LOCARNO 2008: RETROSPECTIVE NANNI MORETTI

 

 

Palombella Piazza

 

par Raphaël Oesterle

 

 

Le public locarnais a pu redécouvrir sur l’écran géant de la Piazza Grande le classique Palombella Rossa (1989) de Moretti dans des conditions optimales grâce à une copie retirée pour l’occasion –fait d’autant plus remarquable que ce film n’est actuellement toujours pas disponible en dvd. Cette projection n’a fait que confirmer son statut de film phare, d’une actualité encore et toujours (plus que jamais ?) brûlante. Avec le temps, Palombella Rossa s’impose de plus en plus comme la pierre angulaire de l’édifice morretien, récapitulant nombre de motifs chers au cinéaste, que ce soit l’engagement politique et son deuil, un rapport au corps tendant vers le burlesque sans y céder pour autant, ou l’ancrage dans la biographie de son auteur. Le public de la Piazza ne s’y est pas trompé, lui réservant un accueil des plus chaleureux, ce qui laisse penser que nombreux étaient ceux qui, privilégiés, se confrontaient à cette oeuvre pour la première fois.

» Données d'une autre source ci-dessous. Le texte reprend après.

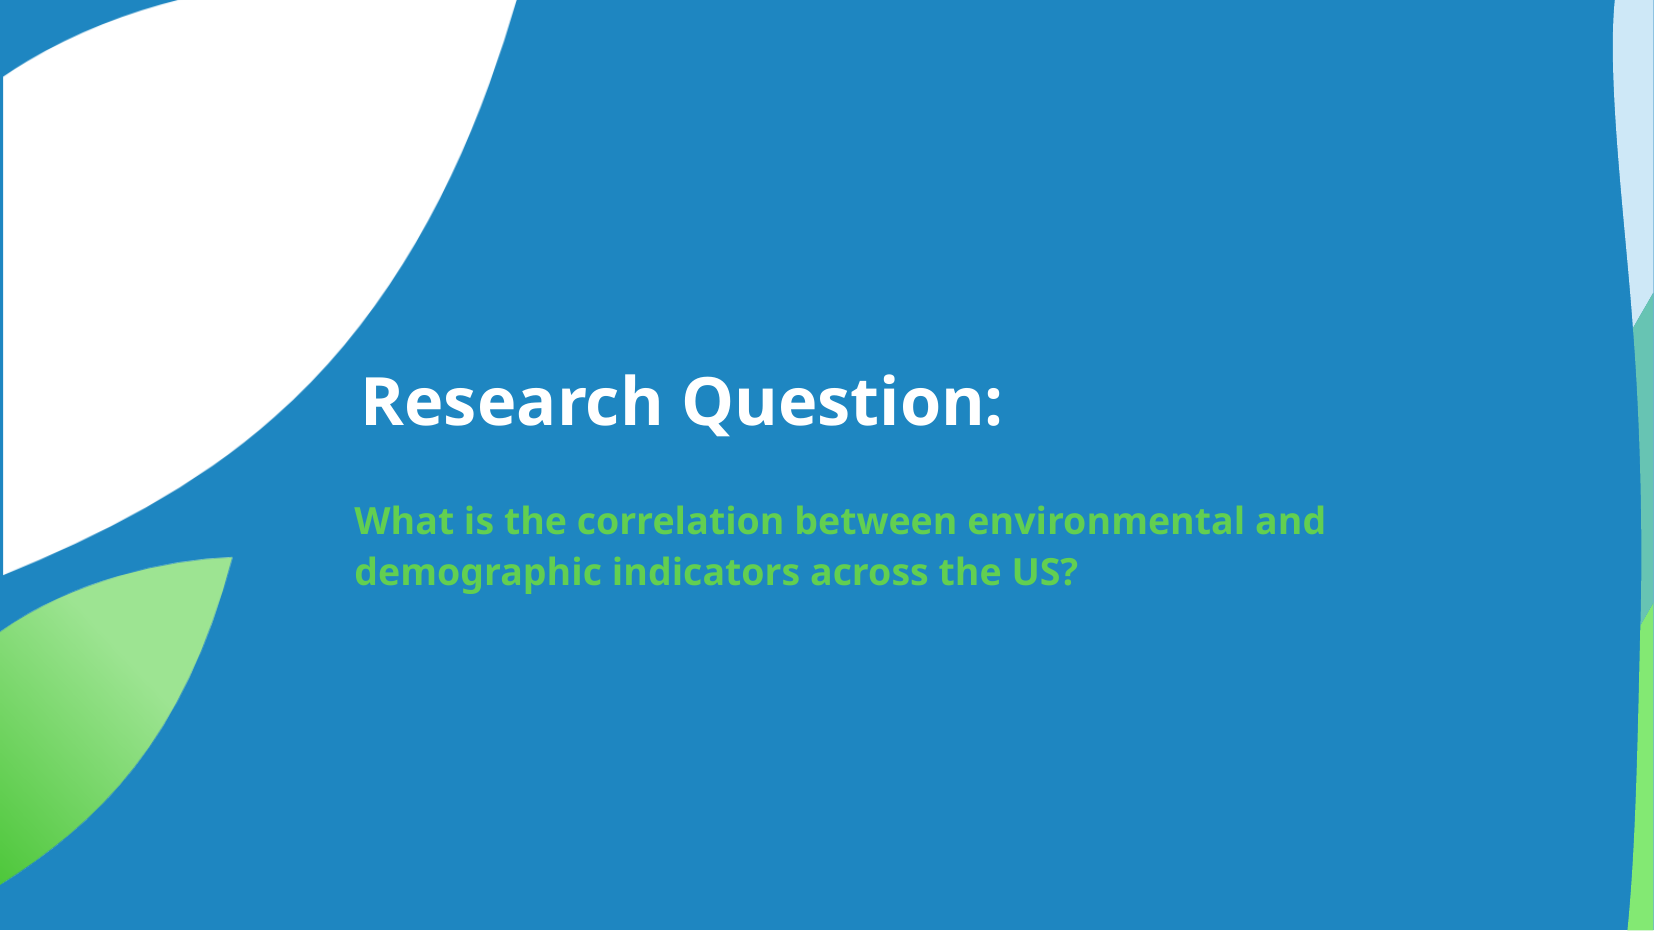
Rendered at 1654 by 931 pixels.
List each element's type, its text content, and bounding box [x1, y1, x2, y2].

text_box Research Question: [360, 358, 1276, 439]
text_box What is the correlation between environmental and demographic indicators across the US? [339, 487, 1538, 605]
picture [0, 0, 517, 885]
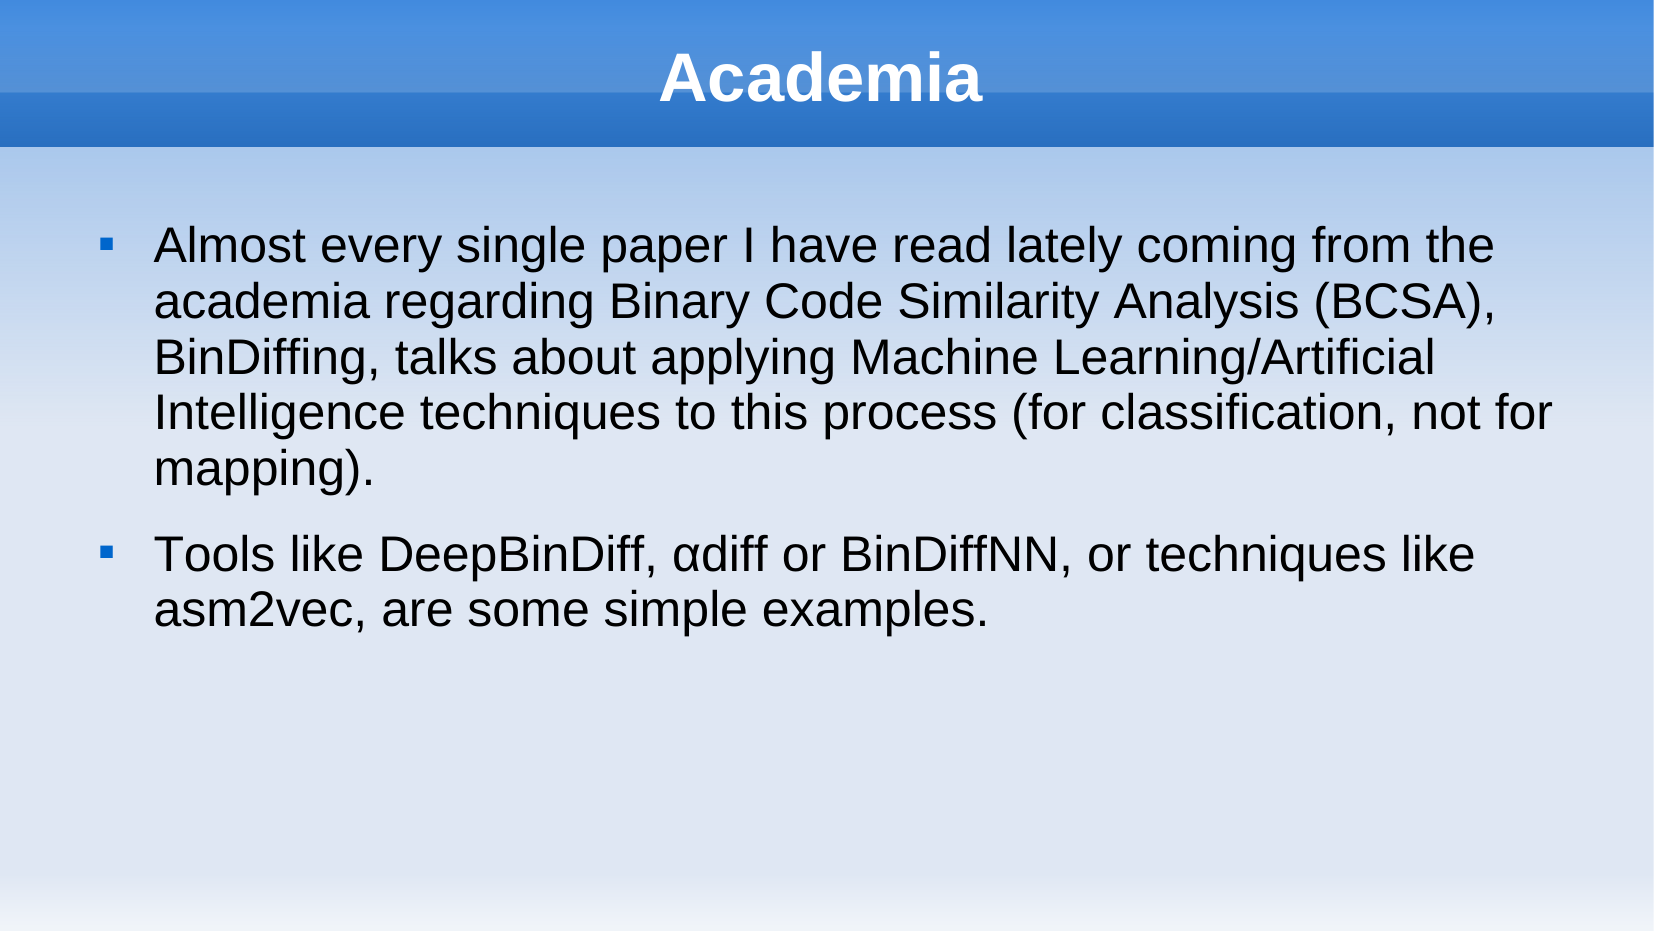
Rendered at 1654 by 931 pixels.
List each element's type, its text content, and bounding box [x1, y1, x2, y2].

list Almost every single paper I have read lately coming from the academia regarding Binary Code Similarity Analysis (BCSA), BinDiffing, talks about applying Machine Learning/Artificial Intelligence techniques to this process (for classification, not for mapping). Tools like DeepBinDiff, αdiff or BinDiffNN, or techniques like asm2vec, are some simple examples. [82, 217, 1571, 832]
title Academia [76, 0, 1565, 156]
picture [0, 0, 1654, 931]
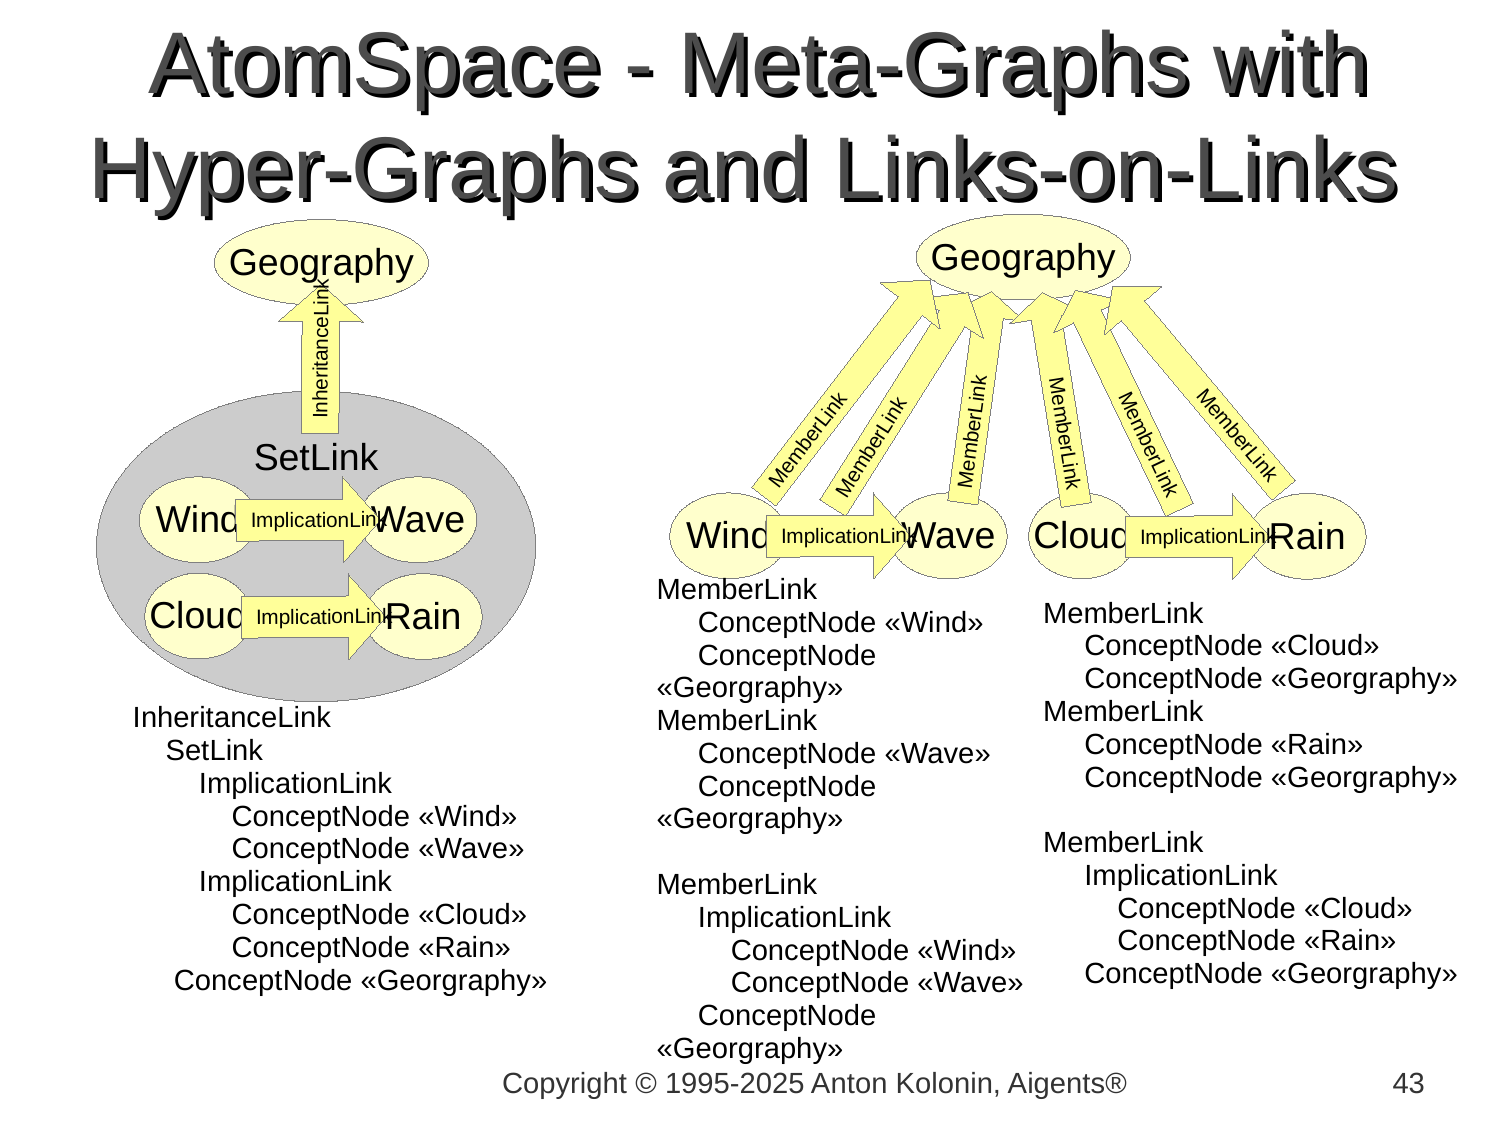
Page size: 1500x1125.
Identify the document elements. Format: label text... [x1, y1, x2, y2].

text_box SetLink [96, 391, 536, 693]
text_box Rain [370, 573, 483, 660]
text_box ImplicationLink [766, 492, 908, 565]
text_box Wind [669, 492, 781, 565]
text_box Geography [916, 214, 1131, 300]
text_box MemberLink ConceptNode «Wind» ConceptNode «Georgraphy» MemberLink ConceptNode «Wave» ConceptNode «Georgraphy» MemberLink ImplicationLink ConceptNode «Wind» ConceptNode «Wave» ConceptNode «Georgraphy» [641, 565, 1040, 1073]
text_box Wave [365, 476, 477, 563]
text_box InheritanceLink [278, 287, 364, 434]
text_box Geography [214, 219, 429, 305]
text_box ImplicationLink [235, 476, 377, 563]
text_box Rain [1275, 526, 1289, 536]
text_box Cloud [231, 610, 241, 626]
text_box MemberLink [1009, 292, 1092, 508]
text_box Rain [391, 606, 405, 616]
title AtomSpace - Meta-Graphs with Hyper-Graphs and Links-on-Links [62, 0, 1426, 224]
text_box MemberLink [819, 292, 984, 516]
text_box MemberLink [751, 279, 941, 506]
text_box Cloud [1115, 530, 1125, 546]
text_box Wave [895, 492, 1008, 565]
text_box MemberLink [947, 291, 1018, 505]
text_box ImplicationLink [1125, 493, 1267, 580]
text_box MemberLink [1053, 290, 1194, 517]
text_box InheritanceLink SetLink ImplicationLink ConceptNode «Wind» ConceptNode «Wave» ImplicationLink ConceptNode «Cloud» ConceptNode «Rain» ConceptNode «Georgraphy» [117, 693, 563, 1004]
text_box Wind [224, 514, 234, 530]
text_box Cloud [1028, 493, 1130, 579]
text_box Rain [1254, 493, 1367, 580]
text_box Wind [755, 530, 765, 546]
text_box MemberLink ConceptNode «Cloud» ConceptNode «Georgraphy» MemberLink ConceptNode «Rain» ConceptNode «Georgraphy» MemberLink ImplicationLink ConceptNode «Cloud» ConceptNode «Rain» ConceptNode «Georgraphy» [1028, 589, 1474, 1063]
text_box ImplicationLink [241, 573, 383, 660]
text_box MemberLink [1104, 286, 1296, 500]
text_box Cloud [144, 573, 246, 659]
text_box Wind [139, 476, 250, 563]
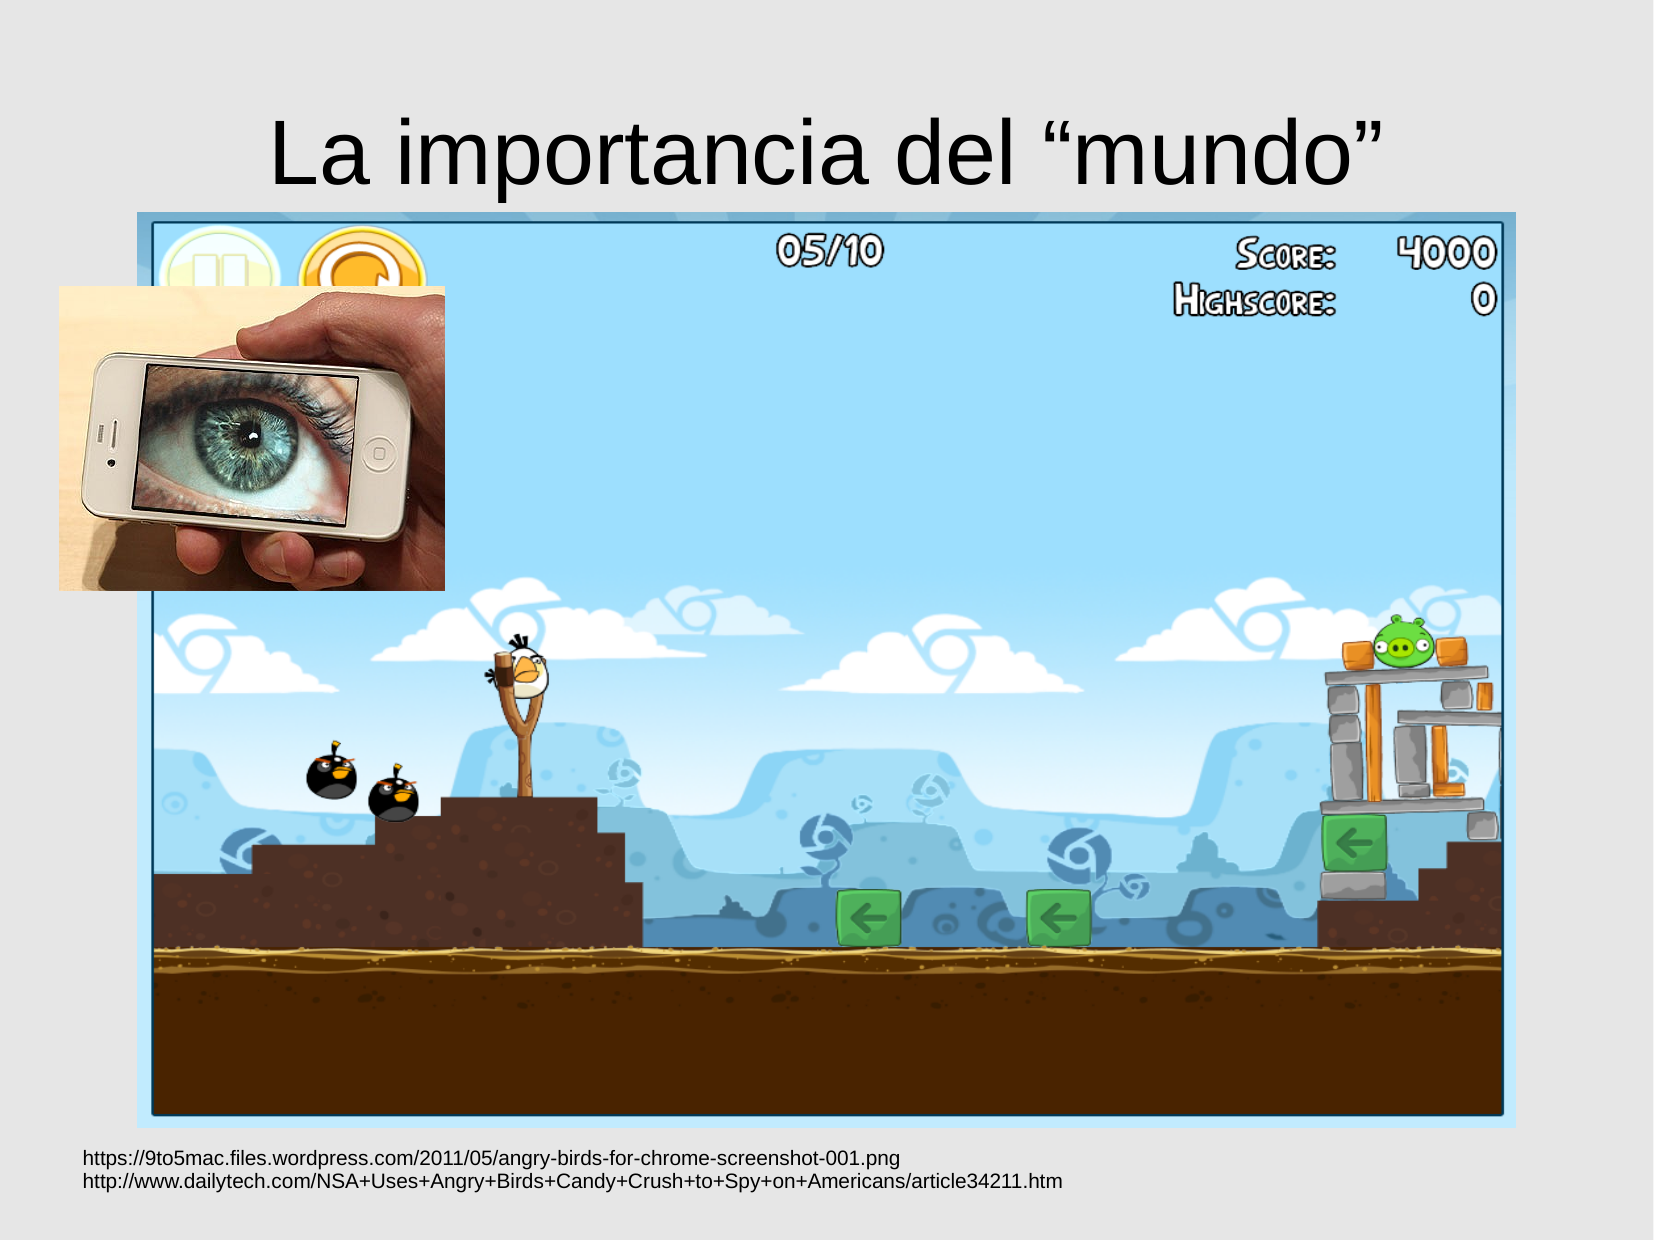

Deux éléments se dégagent de cette nouvelle vision du film.

 

En premier lieu, le rapport particulier qu’entretient Nanni Moretti au langage. Le ressassement et l’épuisement des mêmes formules se détachent peu à peu de l’autoconviction pour acquérir une matérialité culminant dans le chant, que la maladresse affichée préserve de tout caractère ornemental, ramenant le chant à son statut de discours (télévisé en l’occurrence).

 

Deuxièmement, le formidable acte de foi envers la puissance du cinéma, via la télédiffusion du Docteur Jivago. L’instant de communion suspendant tous les acteurs dans un même élan, tendus vers un film vu et revu, est toujours un des plus beaux hommages à ce qui devrait être au coeur de chaque film. Bel idéal démocratique pour ce cinéaste refusant de partir battu face à la vulgarité ambiante.